Un segundo tema, de carácter lírico, es introducido por los violines, con respuestas del clarinete, mientras cellos, contrabajos y violas mantienen el patrón rítmico del tema inicial. Después de la exposición sigue un desarrollo estructurado a base de modulaciones del primer tema a tonalidades diferentes. Sigue la reexposición y luego una “coda” de tan grandes proporciones que puede considerarse como un segundo desarrollo.
El segundo movimiento, “Andante con moto”, es de carácter lírico y está elaborado sobre dos temas principales que Beethoven presenta a manera de variaciones que concluyen con una coda. El tercer movimiento, “Allegro”, en su forma es un “Scherzo”, pero Beethoven no aplicó ese término musical a este movimiento de la sinfonía, tal vez porque el carácter misterioso de sus temas lo apartan del espíritu juguetón de esa forma musical.

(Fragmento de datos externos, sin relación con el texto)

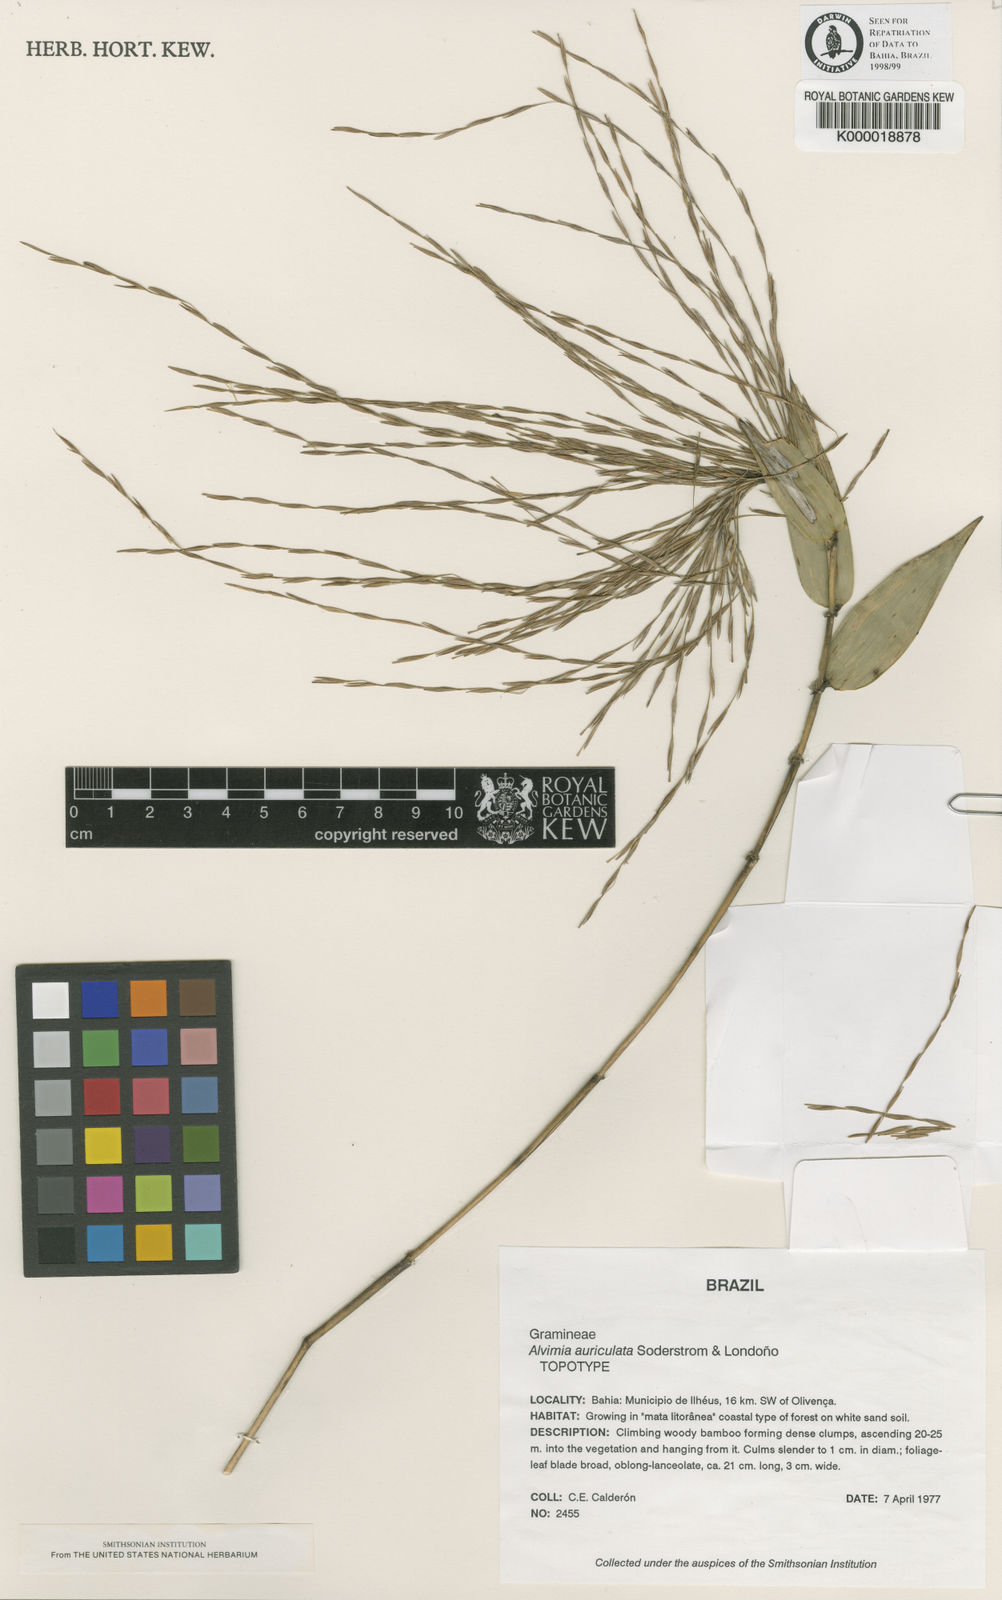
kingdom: Plantae
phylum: Tracheophyta
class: Liliopsida
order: Poales
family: Poaceae
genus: Alvimia
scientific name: Alvimia
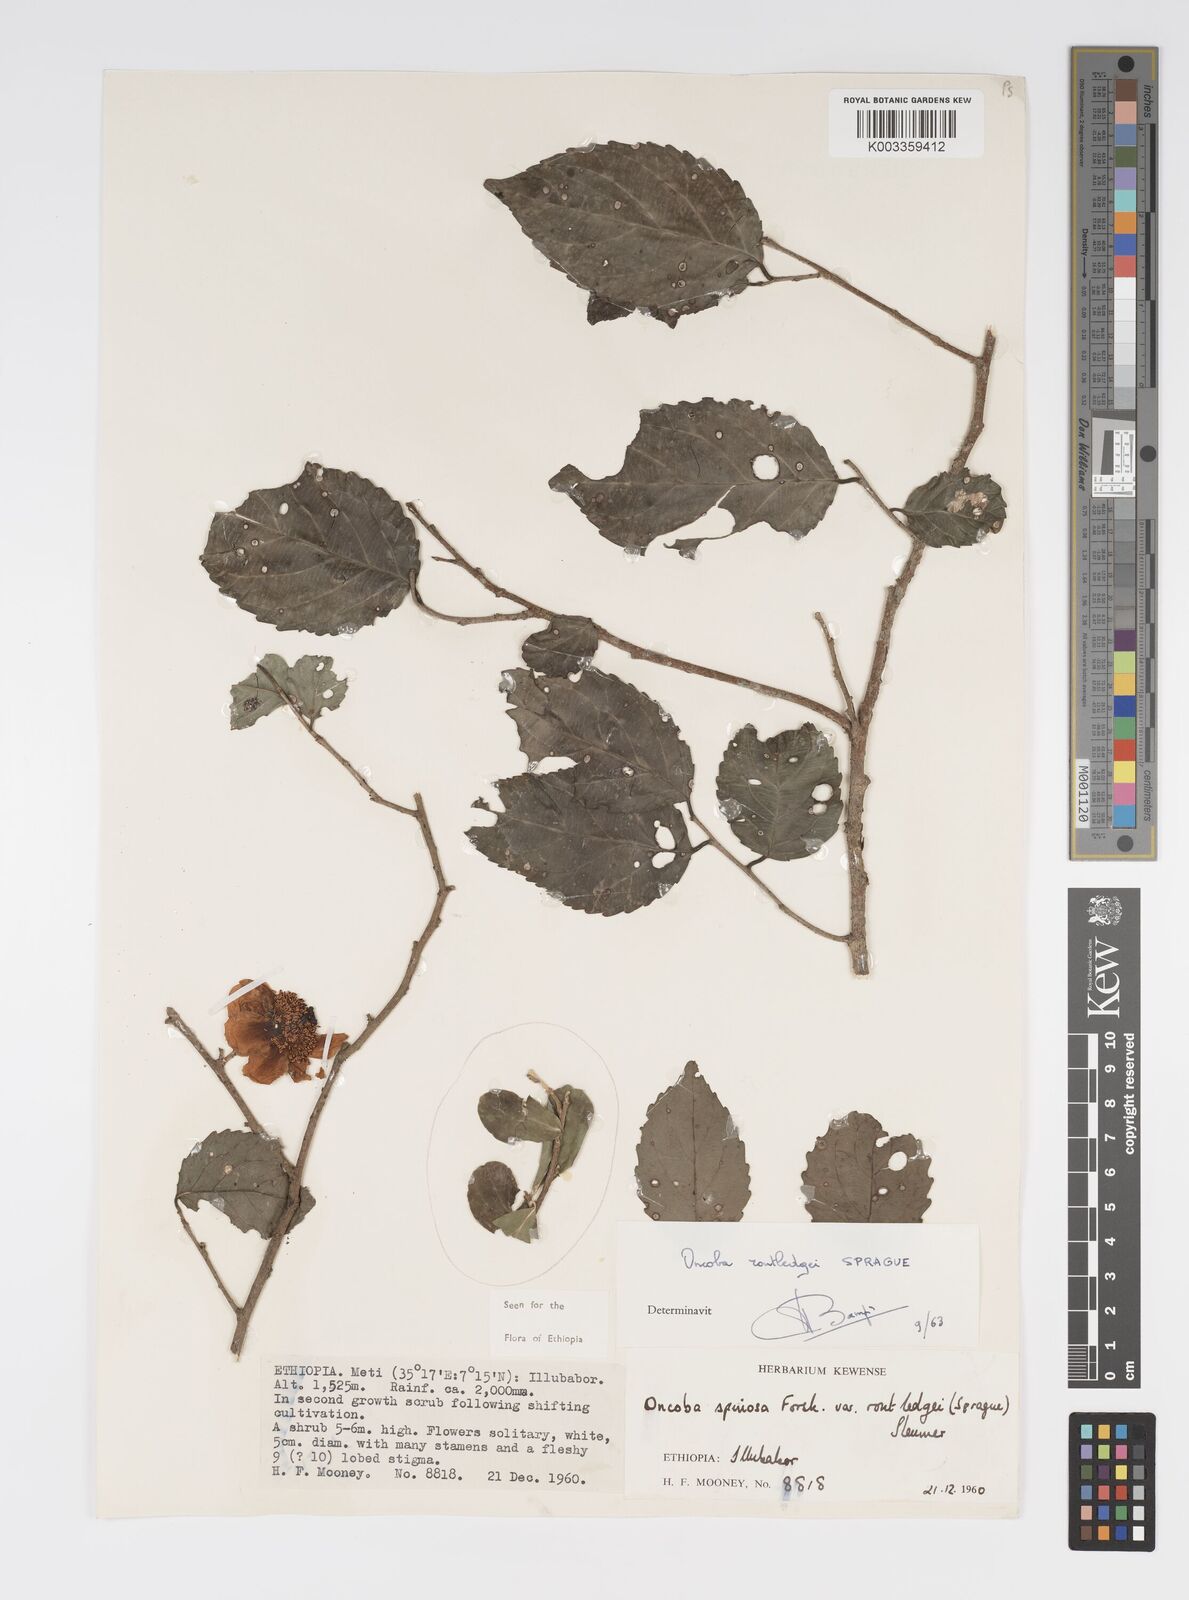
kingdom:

En este movimiento aparece de nuevo el esquema rítmico del primer movimiento, ahora en ritmo ternario. En el Trío, un nuevo tema en forma fugada aparece primero en los contrabajos, luego en las violas y finalmente en los segundos y primeros violines. Después del trío vuelve a escucharse el tema inicial y luego un puente que sirve de enlace con el cuarto movimiento. Este último movimiento, “Allegro”, se inicia con un tema de carácter triunfal: es un himno de victoria como si la luz surgiera después de las tinieblas. Tiene forma-sonata y se inicia con un “tutti” fortísimo de la orquesta. Al final del desarrollo aparecen reminiscencias del esquema rítmico que predomina en toda la obra, pero el tema triunfal se impone y el movimiento concluye en un desenfrenado “Presto” que sirve de “coda”.
El tercer y cuarto movimiento se ejecutan sin interrupción.